Dresdner Morgenpost, 10.07.2007
SPD unter Schock
Geschäftsführer der Fraktion läuft zur "Linken" über
DRESDEN - Paukenschlag in der Sachsen-SPD: Fraktionsgeschäftsführer Leo Stefan Schmitt (55) wechselt urplötzlich zur Linkspartei. Die Sozialdemokraten im Freistaat sind geschockt.
„Ich war völlig überrascht", sagt SPD-Fraktions-Chef Cornelius Weiss (74), den Schmitt gestern früh über seine Entscheidung informierte. „Das hatte ich nicht geahnt", so Weiss. „Ich bin sehr enttäuscht. Aber Reisende soll man nicht aufhalten." Das hätte auch nicht geklappt. Denn Schmitt hatte den Wechsel längst geplant. „Es liegt nicht an der Sachsen-SPD", sagt er. Auch mit der KorruptionsAffäre habe das nichts zu tun. „Der Grund sind die letzten acht Jahre SPD-Politik in Berlin." Die Entscheidungen für den Afghanistan-Einsatz, die Rente mit 67 und gegen den Mindestlohn waren einfach zu viel für ihn. Nach 35 Jahren kehrte Schmitt der SPD am Sonntag - seinem 55. Geburtstag-den Rücken.

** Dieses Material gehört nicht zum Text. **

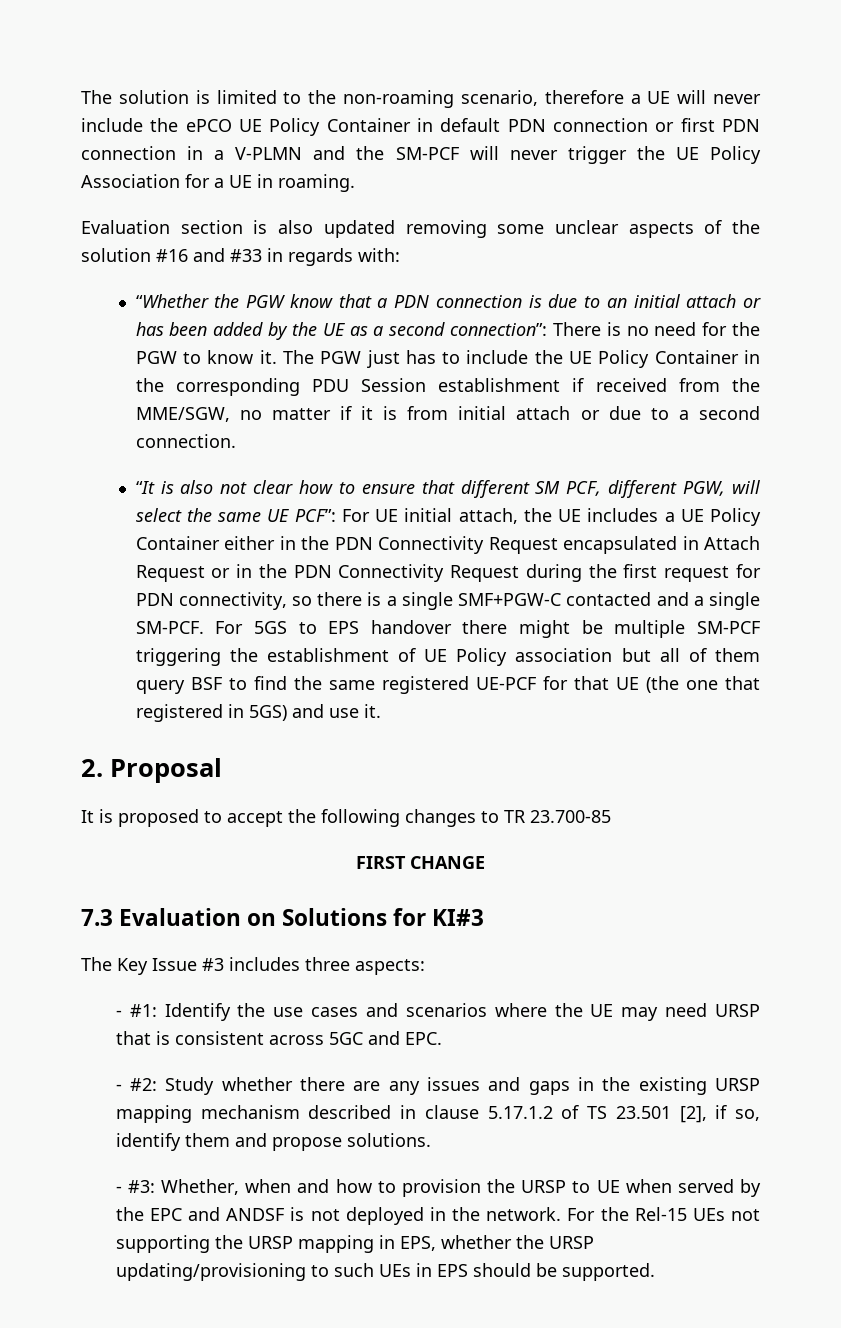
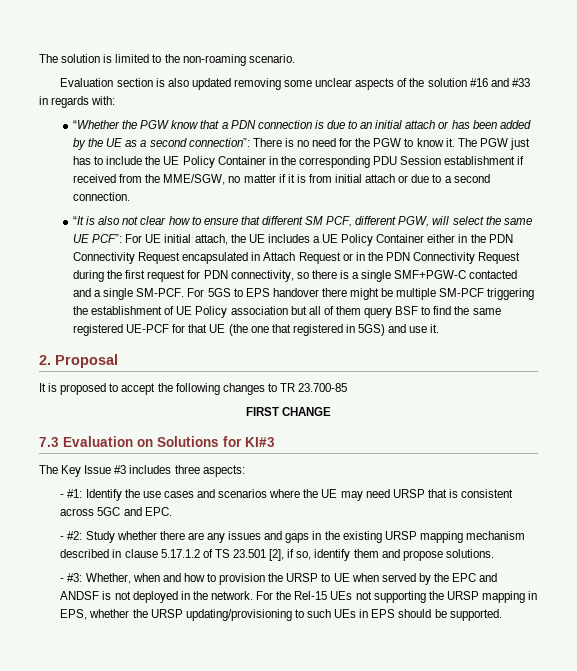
[460,90,762,106] [81,118,761,136] [81,146,762,164] [81,174,355,192] scenario, therefore a UE will never include the ePCO UE Policy Container in default PDN connection or first PDN connection in a V-PLMN and the SM-PCF will never trigger the UE Policy Association for a UE in roaming. -> [248,54,295,63] scenario.

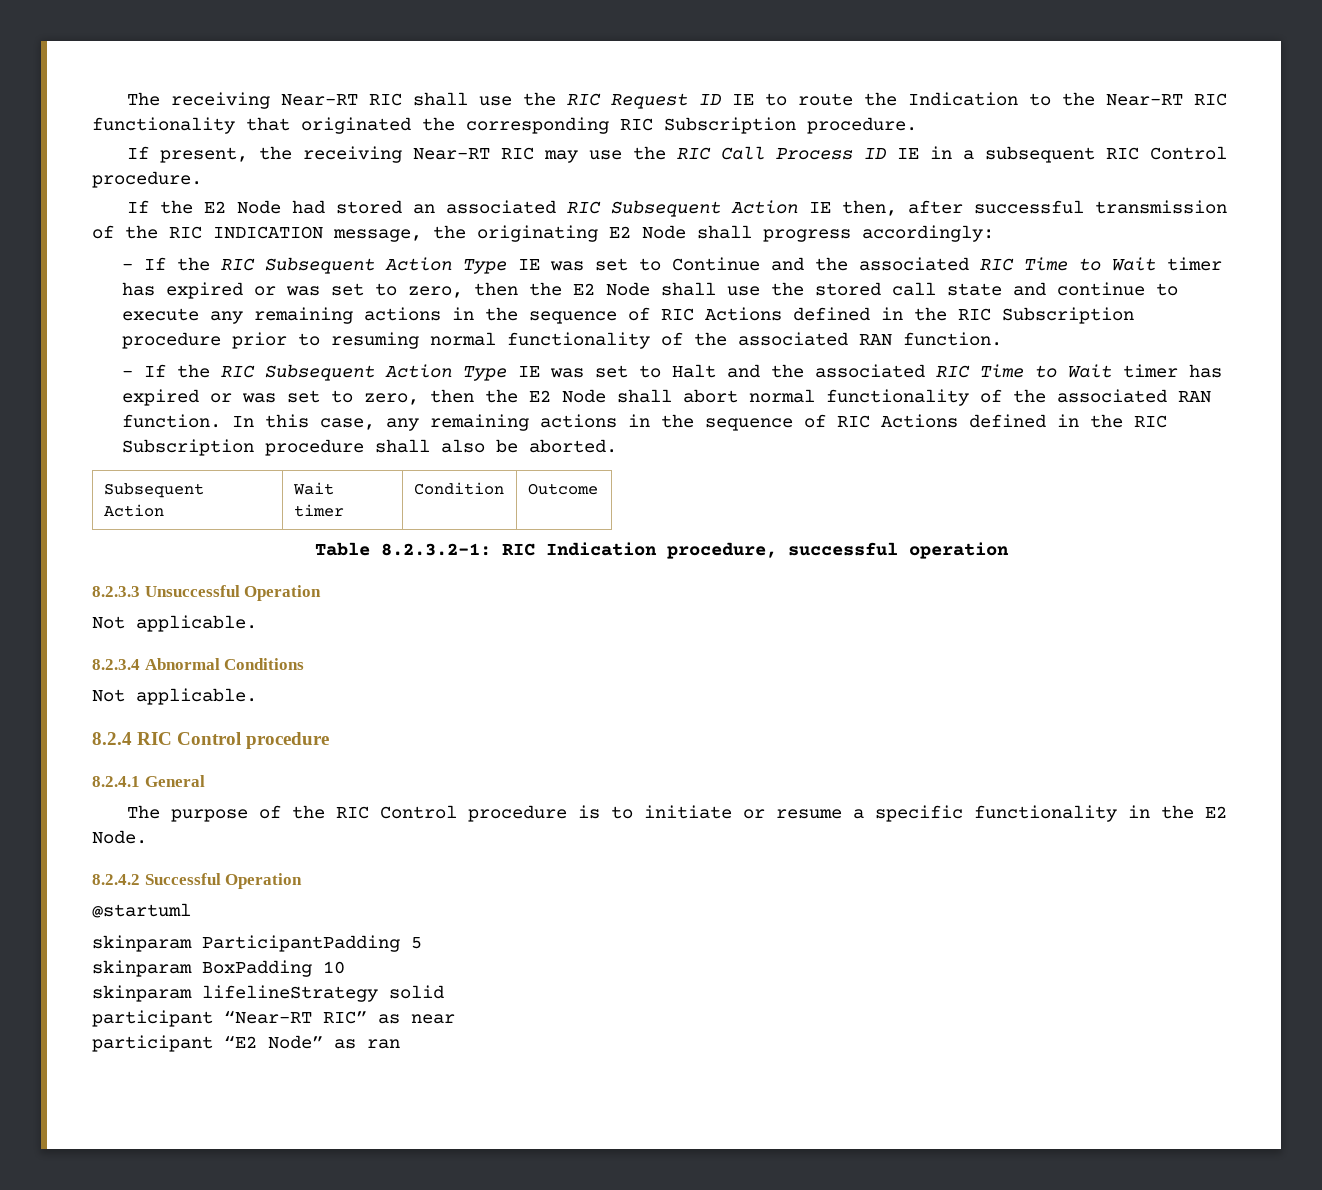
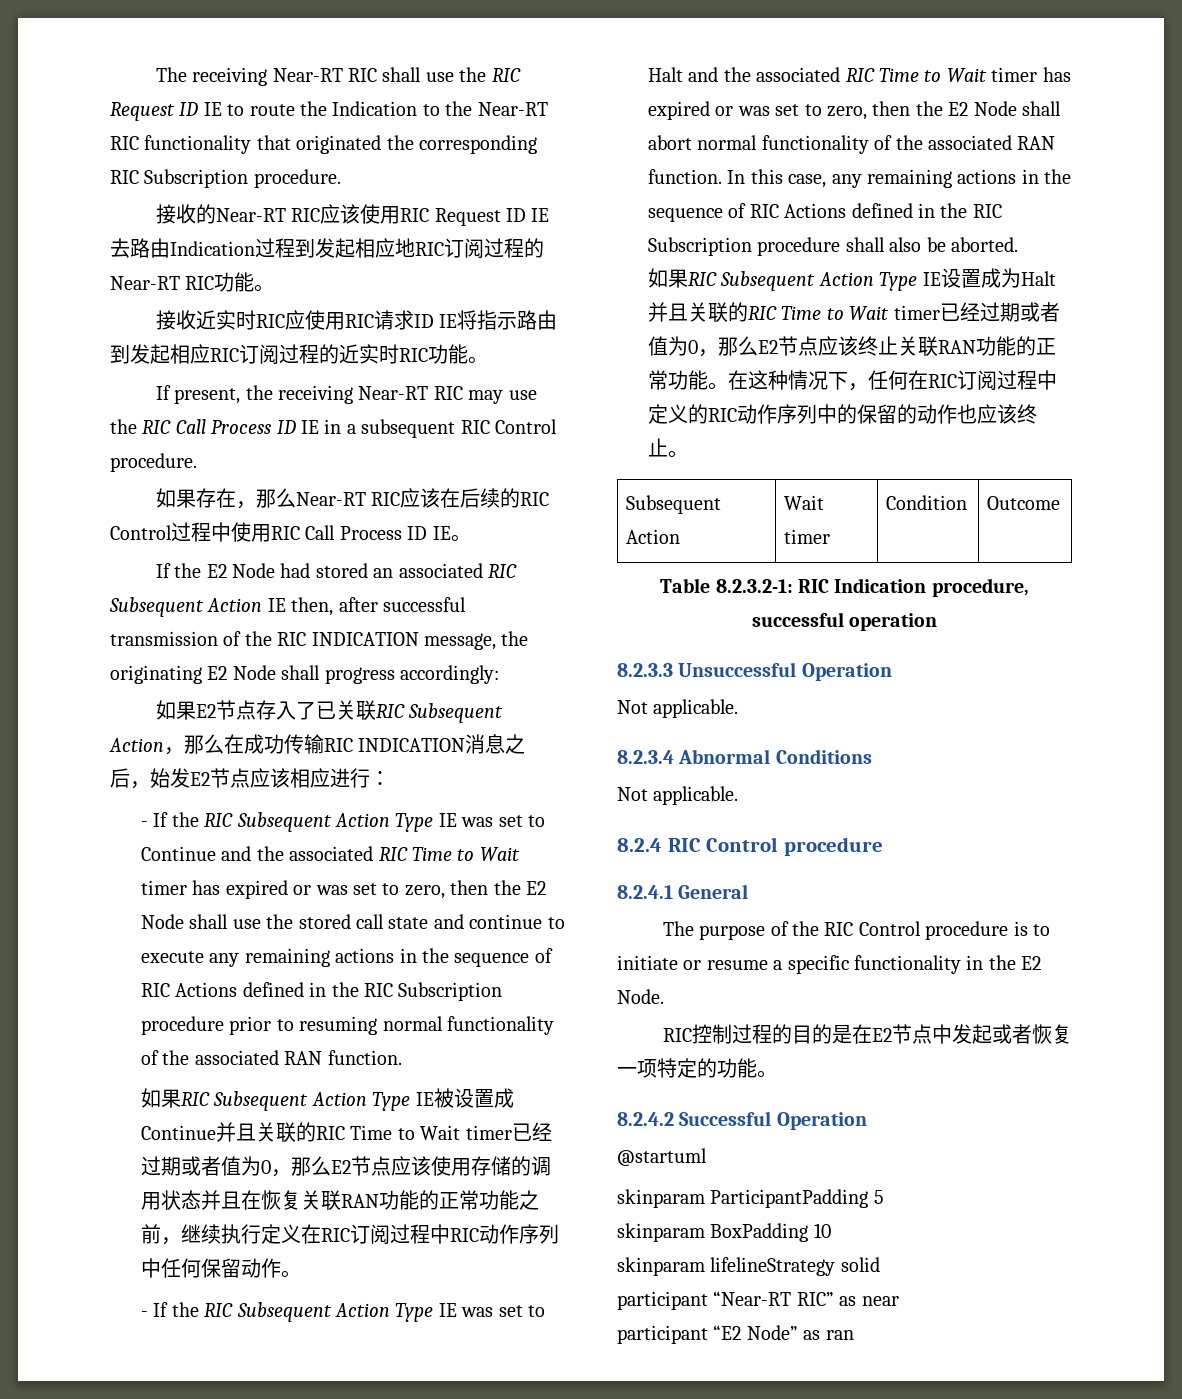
(917, 125) none -> [155,204,550,226] [110,238,544,258] [110,272,275,292] [155,310,558,330] [110,344,488,364] // 接收的Near-RT RIC应该使用RIC Request ID IE去路由Indication过程到发起相应地RIC订阅过程的Near-RT RIC功能。 // 接收近实时RIC应使用RIC请求ID IE将指示路由到发起相应RIC订阅过程的近实时RIC功能。
(202, 179) none -> [155,488,550,509] [110,522,471,542] // 如果存在，那么Near-RT RIC应该在后续的RIC Control过程中使用RIC Call Process ID IE。
(994, 233) none -> [155,700,504,723] [109,734,526,755] [110,768,390,789] // 如果E2节点存入了已关联RIC Subsequent Action，那么在成功传输RIC INDICATION消息之后，始发E2节点应该相应进行：
(1003, 339) none -> [140,1088,514,1111] [140,1122,552,1143] [140,1156,551,1177] [140,1190,539,1211] [140,1224,559,1245] [140,1258,301,1278] // 如果RIC Subsequent Action Type IE被设置成Continue并且关联的RIC Time to Wait timer已经过期或者值为0，那么E2节点应该使用存储的调用状态并且在恢复关联RAN功能的正常功能之前，继续执行定义在RIC订阅过程中RIC动作序列中任何保留动作。
(618, 446) none -> [647,268,1056,291] [647,302,1060,323] [647,336,1056,357] [647,370,1057,391] [647,404,1037,424] [647,438,688,458] // 如果RIC Subsequent Action Type IE设置成为Halt并且关联的RIC Time to Wait timer已经过期或者值为0，那么E2节点应该终止关联RAN功能的正常功能。在这种情况下，任何在RIC订阅过程中定义的RIC动作序列中的保留的动作也应该终止。
(147, 837) none -> [662,1024,1072,1044] [617,1058,777,1078] // RIC控制过程的目的是在E2节点中发起或者恢复一项特定的功能。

Sachsens SPD reagierte aufge, schreckt. Niemand hatte jetzt mit einem so drastischen Schritt gerechnet. „Es ist aber ein Einzelfall", beruhigte Generalsekretär Dirk Panter. Doch die Partei hat nun erneut ein Personalproblem. Schmitt bekleidete sei 2000 einen verantwortungsvollen Job, organisierte die Fraktionsarbeit im Dresdner Landtag. Jetzt wird der bisherige parlamentarische Berater Kai Kerkhof kommissarisch Schmitts Aufgabe übernehmen.
Gar nicht überrascht reagierte SPD-Enfant-terrible
Karl Nolle: „Ich bedauere seinen Wechsel sehr, habe aber großes Verständnis." Der Erfolg der Linken sei das Spiegelbild der SPD-eigenen Versäumnisse, Fehler und Irrtümer. Ein Überlauf zu den Linken kommt für Nolle aber nicht infrage: „Ich hoffe immer noch, dass die SPD schneller wieder sozial wird als die Kommunisten demokratisch."
Schmitt will am Donnerstag in die Linkspartei eintreten und dann den „Aufbau West" mitorganisieren. Mit einem seiner neuen Chefs ist er schon per Du: Schmitt war lange Parlamentsgeschäftsführer der Saar-SPD unter Oskar Lafontaine.